Share your experiences by commenting below!
Jacob’s Thoughts – Listed below are my random thoughts as I was reading this article.
- Overall, even though I am not the biggest fan of borrowing money/being in debt, I am also a realist and believe that since many people are short on money these days with no emergency reserves, it’s important to fully understand your options of where to obtain money if you truly need it.
- Personally, here’s my “mantra” on borrowing money that I feel people should shoot for in their personal finances: only borrow money (and pay interest on that money) in order to invest in and/or build appreciating assets.
- What this means is that in general, I believe that people should only borrow money to either:
- Invest in a businesses, and
- Invest in other assets that are able to increase in value over time.
- I would also say that borrowing money to go to a public university (NOT an unnecessarily expensive private college, which, in my opinion, doesn’t provide enough of a return on your money to make it worth the cost).
- All other expenditures should be handled through periodic savings, not through debt. Several examples of things that should not be funded through high interest rate debt are as follows:
- Cars (It’s now more complex to fully explain why car financing isn’t a perfect solution since many auto dealers are now offering 0% interest rate loans. As such, this will be the topic of a future post).

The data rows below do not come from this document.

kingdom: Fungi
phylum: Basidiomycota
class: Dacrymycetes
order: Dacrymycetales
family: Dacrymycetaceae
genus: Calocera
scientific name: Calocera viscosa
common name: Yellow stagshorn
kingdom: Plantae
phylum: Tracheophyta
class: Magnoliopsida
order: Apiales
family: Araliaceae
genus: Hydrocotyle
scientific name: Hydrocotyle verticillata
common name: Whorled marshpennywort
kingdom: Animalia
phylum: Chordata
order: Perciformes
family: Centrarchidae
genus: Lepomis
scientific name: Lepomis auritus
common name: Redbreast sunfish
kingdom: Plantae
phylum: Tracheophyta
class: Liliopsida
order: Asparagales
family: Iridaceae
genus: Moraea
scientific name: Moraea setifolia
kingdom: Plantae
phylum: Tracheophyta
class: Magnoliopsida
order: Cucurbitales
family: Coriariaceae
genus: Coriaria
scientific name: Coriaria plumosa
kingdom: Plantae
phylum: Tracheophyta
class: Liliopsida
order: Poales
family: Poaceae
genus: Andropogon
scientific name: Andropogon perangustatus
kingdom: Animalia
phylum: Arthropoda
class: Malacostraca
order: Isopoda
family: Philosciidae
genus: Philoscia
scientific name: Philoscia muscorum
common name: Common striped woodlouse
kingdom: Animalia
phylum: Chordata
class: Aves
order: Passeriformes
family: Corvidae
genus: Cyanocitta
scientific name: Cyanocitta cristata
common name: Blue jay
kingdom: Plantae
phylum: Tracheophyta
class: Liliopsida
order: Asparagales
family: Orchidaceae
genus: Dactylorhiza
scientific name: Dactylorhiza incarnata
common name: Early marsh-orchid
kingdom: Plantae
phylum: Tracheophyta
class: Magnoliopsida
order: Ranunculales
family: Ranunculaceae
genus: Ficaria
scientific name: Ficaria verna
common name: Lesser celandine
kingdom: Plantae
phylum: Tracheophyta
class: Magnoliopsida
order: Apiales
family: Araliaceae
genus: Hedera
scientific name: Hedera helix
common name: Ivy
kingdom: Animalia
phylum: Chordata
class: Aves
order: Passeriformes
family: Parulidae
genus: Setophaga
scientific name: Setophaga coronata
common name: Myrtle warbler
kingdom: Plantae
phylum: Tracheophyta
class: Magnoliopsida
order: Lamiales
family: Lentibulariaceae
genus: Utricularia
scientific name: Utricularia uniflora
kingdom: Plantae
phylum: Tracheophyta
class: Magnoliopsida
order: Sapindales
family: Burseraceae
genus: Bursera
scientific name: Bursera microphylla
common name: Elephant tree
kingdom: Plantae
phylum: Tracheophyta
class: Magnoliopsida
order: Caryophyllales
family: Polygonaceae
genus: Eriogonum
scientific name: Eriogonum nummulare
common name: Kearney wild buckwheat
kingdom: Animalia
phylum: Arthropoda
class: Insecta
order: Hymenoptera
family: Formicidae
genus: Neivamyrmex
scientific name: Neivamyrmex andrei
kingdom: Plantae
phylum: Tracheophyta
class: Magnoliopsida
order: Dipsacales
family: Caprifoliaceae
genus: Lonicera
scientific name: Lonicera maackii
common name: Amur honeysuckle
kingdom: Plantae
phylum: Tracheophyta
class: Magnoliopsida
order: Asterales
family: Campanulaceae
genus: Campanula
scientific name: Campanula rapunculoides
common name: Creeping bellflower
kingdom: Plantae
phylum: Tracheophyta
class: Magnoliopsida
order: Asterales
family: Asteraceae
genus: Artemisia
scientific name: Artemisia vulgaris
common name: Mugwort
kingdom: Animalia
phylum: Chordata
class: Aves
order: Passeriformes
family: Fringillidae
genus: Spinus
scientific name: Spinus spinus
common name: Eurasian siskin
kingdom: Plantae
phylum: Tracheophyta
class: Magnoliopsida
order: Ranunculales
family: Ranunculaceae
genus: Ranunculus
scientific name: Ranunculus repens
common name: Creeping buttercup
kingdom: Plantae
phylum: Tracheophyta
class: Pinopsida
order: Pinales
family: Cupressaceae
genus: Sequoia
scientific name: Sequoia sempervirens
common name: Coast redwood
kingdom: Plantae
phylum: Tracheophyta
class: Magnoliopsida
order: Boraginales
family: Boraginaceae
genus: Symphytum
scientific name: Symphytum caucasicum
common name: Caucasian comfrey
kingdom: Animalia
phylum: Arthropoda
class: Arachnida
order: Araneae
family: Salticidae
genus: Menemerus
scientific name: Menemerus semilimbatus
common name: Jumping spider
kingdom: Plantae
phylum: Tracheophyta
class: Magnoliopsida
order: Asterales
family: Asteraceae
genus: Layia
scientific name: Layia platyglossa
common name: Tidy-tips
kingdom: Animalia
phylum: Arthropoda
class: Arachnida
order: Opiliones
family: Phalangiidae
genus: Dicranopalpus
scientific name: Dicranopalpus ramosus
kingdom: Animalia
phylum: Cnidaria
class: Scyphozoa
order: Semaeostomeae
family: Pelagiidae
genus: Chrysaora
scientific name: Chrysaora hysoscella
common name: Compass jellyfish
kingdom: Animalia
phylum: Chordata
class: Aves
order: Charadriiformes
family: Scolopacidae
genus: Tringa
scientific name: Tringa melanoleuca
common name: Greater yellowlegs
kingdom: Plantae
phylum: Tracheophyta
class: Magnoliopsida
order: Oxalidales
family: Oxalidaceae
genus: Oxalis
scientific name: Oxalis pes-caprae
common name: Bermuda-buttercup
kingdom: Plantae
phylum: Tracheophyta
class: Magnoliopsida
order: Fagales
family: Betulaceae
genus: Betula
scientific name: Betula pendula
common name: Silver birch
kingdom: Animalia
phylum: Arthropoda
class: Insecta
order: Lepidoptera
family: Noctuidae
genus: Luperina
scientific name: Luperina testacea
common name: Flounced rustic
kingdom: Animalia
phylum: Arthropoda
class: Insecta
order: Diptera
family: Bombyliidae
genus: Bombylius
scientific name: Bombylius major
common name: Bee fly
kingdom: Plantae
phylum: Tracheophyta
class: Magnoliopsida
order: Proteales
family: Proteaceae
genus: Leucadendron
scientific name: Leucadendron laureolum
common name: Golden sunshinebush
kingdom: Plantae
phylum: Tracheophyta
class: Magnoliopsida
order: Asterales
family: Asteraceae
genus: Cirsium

- So, described above is how I believe people should shoot for operating their personal finances and borrowing activities long term.
- However, I’ve learned in my dealings these past two years with blog readers and my friends that a lot of people in today’s economy either a) are already saddled with credit card and student debt and/or b) simply do not make enough money to save periodically in order to buy cars, furniture, or take vacations. Essentially, they feel that taking on more debt is their only choice.
- As you can imagine, in this case, things become more complicated.
- For some non-essential items like taking a vacation or buying furniture, there are options for spending much less money (taking a cheap vacation near-by or buying used furniture come to mind).
- However, for things like medical care or having an automobile to drive to work, these are essential items that are very difficult to do without in today’s society.
- So, all of this is to say that even though borrowing money is not ideal, it is important to know your options so that you can find the best deal. Just keep in mind that borrowing money should not be considered as “normal” in your life. It is only something to use in specific circumstances or when absolutely needed.